Storm - Guaranteeing message processing

2019-03-02 23:51|来源: 网路

https://github.com/nathanmarz/storm/wiki/Guaranteeing-message-processing

http://xumingming.sinaapp.com/127/twitter-storm%E5%A6%82%E4%BD%95%E4%BF%9D%E8%AF%81%E6%B6%88%E6%81%AF%E4%B8%8D%E4%B8%A2%E5%A4%B1/

 

这章讨论Storm's reliability capabilities, 如何保证从spout emit出来的所有tuple都被正确的执行(fully processed)?

What does it mean for a message to be "fully processed"?

首先的问题是, 什么叫tuple或message被fully processed? 因为tuple被emit出去后, 可能会被多级bolt处理, 并且bolt也有可能由该tuple生成多组tuples, 所以情况还是比较复杂的
最终由一个tuple trigger(触发)的所有tuples会形成一个树或DAG(有向无环图)

给定材料:
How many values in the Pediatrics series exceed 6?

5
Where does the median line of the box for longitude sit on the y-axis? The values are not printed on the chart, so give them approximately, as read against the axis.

任务列表:
a – 写出关于Storm消息处理的正文里所有圆括号中的内容。
b – 接着关于Storm消息处理的正文最后一句往下续写。
列表是独立的材料，与正文无关。

各题答案:
a – fully processed；触发；有向无环图

b –
只有当tuple tree上的所有节点都被成功处理的时候, storm才认为该tuple被fully processed
如果tuple tree上任一节点失败或者超时, 都被看作该tuple fail, 失败的tuple会被重发
Storm considers a tuple coming off a spout "fully processed" when the tuple tree has been exhausted and every message in the tree has been processed.
A tuple is considered failed when its tree of messages fails to be fully processed within a specified timeout.
This timeout can be configured on a topology-specific basis using the Config.TOPOLOGY_MESSAGE_TIMEOUT_SECS configuration and defaults to 30 seconds.

 

What happens if a message is fully processed or fails to be fully processed?

该机制是如何实现的?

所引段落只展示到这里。